### DATA PROVIDED
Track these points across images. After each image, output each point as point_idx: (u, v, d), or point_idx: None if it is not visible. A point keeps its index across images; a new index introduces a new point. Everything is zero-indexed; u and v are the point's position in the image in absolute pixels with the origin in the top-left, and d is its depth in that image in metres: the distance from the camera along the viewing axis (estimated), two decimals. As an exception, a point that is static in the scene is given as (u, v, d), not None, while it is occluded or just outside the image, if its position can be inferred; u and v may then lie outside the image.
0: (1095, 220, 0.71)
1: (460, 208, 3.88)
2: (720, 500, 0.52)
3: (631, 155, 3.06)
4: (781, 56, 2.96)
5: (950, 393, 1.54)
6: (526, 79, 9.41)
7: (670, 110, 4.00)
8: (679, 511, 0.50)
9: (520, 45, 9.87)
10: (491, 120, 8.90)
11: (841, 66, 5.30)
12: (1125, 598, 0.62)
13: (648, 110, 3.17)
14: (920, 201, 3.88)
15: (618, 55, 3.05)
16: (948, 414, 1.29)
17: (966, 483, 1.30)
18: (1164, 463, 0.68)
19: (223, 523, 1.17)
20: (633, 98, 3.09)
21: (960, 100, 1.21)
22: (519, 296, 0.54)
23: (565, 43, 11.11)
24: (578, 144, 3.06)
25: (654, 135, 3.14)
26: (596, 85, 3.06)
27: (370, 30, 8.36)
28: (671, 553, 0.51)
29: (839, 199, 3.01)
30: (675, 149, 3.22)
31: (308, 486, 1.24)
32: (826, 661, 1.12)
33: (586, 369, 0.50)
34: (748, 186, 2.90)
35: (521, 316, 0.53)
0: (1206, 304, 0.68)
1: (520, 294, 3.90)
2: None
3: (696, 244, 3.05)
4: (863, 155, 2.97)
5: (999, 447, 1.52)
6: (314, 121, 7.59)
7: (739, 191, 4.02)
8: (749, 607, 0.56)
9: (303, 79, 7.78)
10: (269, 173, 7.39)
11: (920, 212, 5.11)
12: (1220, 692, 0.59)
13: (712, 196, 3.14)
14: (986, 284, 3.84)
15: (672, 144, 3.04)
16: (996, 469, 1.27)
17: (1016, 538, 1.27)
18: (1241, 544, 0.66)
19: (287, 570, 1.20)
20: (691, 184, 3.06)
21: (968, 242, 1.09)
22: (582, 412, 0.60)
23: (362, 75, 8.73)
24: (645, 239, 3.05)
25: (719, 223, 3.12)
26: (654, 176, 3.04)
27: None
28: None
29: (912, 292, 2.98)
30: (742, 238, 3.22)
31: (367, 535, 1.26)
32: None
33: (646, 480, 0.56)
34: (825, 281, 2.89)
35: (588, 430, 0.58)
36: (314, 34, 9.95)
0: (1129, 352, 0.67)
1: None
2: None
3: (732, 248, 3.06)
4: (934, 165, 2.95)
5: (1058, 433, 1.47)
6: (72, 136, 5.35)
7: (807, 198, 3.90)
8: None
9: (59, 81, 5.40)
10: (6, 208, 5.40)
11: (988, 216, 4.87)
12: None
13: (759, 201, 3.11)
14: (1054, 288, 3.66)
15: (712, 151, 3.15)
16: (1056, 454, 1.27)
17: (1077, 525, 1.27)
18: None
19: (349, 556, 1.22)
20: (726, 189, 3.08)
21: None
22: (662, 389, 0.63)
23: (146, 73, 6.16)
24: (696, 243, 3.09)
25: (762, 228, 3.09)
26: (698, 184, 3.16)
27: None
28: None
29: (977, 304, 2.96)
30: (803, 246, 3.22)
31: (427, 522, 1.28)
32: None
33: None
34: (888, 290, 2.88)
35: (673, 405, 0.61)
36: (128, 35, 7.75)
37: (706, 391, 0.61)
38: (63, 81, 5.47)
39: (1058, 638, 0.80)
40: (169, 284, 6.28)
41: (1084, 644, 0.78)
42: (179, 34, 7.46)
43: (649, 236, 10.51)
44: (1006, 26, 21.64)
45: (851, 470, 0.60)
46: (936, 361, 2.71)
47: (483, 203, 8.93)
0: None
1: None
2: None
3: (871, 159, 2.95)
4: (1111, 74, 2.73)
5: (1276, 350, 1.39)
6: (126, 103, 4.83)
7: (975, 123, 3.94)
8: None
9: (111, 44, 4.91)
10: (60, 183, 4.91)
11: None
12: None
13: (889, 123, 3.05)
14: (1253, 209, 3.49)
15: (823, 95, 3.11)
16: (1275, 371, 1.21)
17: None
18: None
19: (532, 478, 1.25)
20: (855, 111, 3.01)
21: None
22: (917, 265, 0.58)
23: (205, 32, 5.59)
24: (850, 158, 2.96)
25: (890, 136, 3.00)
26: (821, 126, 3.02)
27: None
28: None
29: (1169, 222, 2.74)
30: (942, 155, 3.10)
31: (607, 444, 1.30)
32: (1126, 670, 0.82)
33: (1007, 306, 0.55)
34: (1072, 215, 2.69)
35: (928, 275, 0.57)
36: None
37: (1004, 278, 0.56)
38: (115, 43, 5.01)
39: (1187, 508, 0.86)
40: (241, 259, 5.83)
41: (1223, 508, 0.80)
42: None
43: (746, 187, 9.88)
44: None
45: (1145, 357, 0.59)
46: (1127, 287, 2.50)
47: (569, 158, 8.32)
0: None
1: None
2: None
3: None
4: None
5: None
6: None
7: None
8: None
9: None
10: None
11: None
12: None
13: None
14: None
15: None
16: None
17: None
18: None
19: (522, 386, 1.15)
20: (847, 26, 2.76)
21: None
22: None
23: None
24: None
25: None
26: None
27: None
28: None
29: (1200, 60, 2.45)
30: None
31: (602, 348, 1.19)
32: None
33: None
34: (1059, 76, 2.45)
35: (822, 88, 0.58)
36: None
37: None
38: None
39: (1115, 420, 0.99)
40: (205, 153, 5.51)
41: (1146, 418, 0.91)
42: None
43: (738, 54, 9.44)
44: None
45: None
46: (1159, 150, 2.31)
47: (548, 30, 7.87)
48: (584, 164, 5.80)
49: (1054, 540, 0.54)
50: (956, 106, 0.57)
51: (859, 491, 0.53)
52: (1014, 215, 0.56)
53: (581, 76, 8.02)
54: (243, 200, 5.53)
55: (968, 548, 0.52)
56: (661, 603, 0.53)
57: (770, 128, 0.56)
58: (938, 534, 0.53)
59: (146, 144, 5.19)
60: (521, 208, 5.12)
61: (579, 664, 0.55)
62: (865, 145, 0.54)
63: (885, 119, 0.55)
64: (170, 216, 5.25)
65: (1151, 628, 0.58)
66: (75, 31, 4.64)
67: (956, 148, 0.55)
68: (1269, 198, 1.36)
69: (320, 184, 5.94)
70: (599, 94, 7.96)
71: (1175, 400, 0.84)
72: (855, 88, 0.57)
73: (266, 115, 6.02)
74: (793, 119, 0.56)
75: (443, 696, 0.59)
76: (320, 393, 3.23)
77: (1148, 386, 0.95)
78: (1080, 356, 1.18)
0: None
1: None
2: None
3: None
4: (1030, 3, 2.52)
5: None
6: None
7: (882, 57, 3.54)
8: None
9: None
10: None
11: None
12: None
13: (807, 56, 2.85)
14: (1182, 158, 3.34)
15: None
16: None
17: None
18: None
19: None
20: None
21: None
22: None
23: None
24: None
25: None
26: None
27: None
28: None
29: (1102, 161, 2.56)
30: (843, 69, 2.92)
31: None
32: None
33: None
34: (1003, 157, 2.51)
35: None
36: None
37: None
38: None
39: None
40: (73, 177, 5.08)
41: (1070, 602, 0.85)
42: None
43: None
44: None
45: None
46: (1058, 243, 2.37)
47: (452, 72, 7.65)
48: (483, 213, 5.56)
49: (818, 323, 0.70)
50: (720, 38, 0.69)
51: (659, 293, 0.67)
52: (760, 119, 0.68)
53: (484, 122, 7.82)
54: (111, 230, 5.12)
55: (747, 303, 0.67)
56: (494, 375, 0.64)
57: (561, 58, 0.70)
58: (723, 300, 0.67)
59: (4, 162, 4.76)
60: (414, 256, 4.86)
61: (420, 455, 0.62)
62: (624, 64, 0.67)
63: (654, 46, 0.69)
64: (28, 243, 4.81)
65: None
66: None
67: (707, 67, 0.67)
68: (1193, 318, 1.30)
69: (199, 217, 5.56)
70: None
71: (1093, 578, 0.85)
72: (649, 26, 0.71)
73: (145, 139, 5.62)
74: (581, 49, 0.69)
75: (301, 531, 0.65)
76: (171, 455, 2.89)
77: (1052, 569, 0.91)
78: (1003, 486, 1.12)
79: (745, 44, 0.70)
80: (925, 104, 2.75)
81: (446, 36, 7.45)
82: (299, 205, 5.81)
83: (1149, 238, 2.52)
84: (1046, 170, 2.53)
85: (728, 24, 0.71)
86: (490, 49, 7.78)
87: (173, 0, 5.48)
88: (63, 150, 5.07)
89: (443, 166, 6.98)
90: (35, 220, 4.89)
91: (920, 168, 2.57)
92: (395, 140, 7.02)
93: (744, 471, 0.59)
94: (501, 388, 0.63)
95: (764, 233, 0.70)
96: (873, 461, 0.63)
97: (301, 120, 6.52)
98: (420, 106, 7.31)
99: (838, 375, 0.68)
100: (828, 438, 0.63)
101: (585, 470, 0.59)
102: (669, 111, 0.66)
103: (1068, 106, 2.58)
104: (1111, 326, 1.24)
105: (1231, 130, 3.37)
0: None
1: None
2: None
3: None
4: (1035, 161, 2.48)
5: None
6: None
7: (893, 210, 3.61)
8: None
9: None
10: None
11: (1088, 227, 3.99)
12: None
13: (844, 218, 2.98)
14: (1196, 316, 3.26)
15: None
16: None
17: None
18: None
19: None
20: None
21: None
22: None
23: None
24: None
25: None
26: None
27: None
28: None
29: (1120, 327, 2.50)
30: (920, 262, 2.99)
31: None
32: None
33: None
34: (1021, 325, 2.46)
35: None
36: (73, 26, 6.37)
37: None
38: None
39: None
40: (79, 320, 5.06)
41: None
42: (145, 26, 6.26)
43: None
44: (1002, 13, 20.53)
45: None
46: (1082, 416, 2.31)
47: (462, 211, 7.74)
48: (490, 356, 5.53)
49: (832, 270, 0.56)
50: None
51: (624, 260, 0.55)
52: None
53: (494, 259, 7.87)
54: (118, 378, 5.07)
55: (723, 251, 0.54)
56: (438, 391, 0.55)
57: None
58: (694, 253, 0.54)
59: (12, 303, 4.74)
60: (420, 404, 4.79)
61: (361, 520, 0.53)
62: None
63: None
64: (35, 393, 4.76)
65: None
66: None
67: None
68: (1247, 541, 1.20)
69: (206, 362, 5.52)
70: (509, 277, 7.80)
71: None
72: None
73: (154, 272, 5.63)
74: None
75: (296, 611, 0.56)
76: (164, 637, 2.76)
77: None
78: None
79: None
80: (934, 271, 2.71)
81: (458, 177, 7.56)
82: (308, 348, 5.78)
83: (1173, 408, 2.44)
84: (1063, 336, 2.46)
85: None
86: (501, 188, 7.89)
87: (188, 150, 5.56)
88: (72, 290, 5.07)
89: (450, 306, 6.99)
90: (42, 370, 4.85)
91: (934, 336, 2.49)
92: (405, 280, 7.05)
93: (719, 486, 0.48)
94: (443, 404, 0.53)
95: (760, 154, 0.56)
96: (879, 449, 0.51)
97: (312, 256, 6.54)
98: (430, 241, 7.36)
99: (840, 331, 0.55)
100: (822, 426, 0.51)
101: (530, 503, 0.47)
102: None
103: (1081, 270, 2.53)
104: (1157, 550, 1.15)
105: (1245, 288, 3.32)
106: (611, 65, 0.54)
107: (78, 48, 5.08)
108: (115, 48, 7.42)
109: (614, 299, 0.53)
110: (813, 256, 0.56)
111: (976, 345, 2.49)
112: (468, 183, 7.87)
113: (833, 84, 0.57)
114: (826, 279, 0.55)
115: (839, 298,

### THE TASK
Working from the material above, retype exactly the lines from the one with "38: (63, 81, 5.47)" through the one with "72: (855, 88, 0.57)", both included, and only those lines.

### EXERCISE ANSWER
38: (63, 81, 5.47)
39: (1058, 638, 0.80)
40: (169, 284, 6.28)
41: (1084, 644, 0.78)
42: (179, 34, 7.46)
43: (649, 236, 10.51)
44: (1006, 26, 21.64)
45: (851, 470, 0.60)
46: (936, 361, 2.71)
47: (483, 203, 8.93)
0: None
1: None
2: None
3: (871, 159, 2.95)
4: (1111, 74, 2.73)
5: (1276, 350, 1.39)
6: (126, 103, 4.83)
7: (975, 123, 3.94)
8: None
9: (111, 44, 4.91)
10: (60, 183, 4.91)
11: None
12: None
13: (889, 123, 3.05)
14: (1253, 209, 3.49)
15: (823, 95, 3.11)
16: (1275, 371, 1.21)
17: None
18: None
19: (532, 478, 1.25)
20: (855, 111, 3.01)
21: None
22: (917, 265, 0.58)
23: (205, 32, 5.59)
24: (850, 158, 2.96)
25: (890, 136, 3.00)
26: (821, 126, 3.02)
27: None
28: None
29: (1169, 222, 2.74)
30: (942, 155, 3.10)
31: (607, 444, 1.30)
32: (1126, 670, 0.82)
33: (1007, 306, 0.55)
34: (1072, 215, 2.69)
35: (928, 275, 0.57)
36: None
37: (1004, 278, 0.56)
38: (115, 43, 5.01)
39: (1187, 508, 0.86)
40: (241, 259, 5.83)
41: (1223, 508, 0.80)
42: None
43: (746, 187, 9.88)
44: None
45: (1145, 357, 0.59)
46: (1127, 287, 2.50)
47: (569, 158, 8.32)
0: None
1: None
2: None
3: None
4: None
5: None
6: None
7: None
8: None
9: None
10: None
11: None
12: None
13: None
14: None
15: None
16: None
17: None
18: None
19: (522, 386, 1.15)
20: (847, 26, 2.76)
21: None
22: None
23: None
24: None
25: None
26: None
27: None
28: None
29: (1200, 60, 2.45)
30: None
31: (602, 348, 1.19)
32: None
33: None
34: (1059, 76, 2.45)
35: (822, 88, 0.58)
36: None
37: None
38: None
39: (1115, 420, 0.99)
40: (205, 153, 5.51)
41: (1146, 418, 0.91)
42: None
43: (738, 54, 9.44)
44: None
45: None
46: (1159, 150, 2.31)
47: (548, 30, 7.87)
48: (584, 164, 5.80)
49: (1054, 540, 0.54)
50: (956, 106, 0.57)
51: (859, 491, 0.53)
52: (1014, 215, 0.56)
53: (581, 76, 8.02)
54: (243, 200, 5.53)
55: (968, 548, 0.52)
56: (661, 603, 0.53)
57: (770, 128, 0.56)
58: (938, 534, 0.53)
59: (146, 144, 5.19)
60: (521, 208, 5.12)
61: (579, 664, 0.55)
62: (865, 145, 0.54)
63: (885, 119, 0.55)
64: (170, 216, 5.25)
65: (1151, 628, 0.58)
66: (75, 31, 4.64)
67: (956, 148, 0.55)
68: (1269, 198, 1.36)
69: (320, 184, 5.94)
70: (599, 94, 7.96)
71: (1175, 400, 0.84)
72: (855, 88, 0.57)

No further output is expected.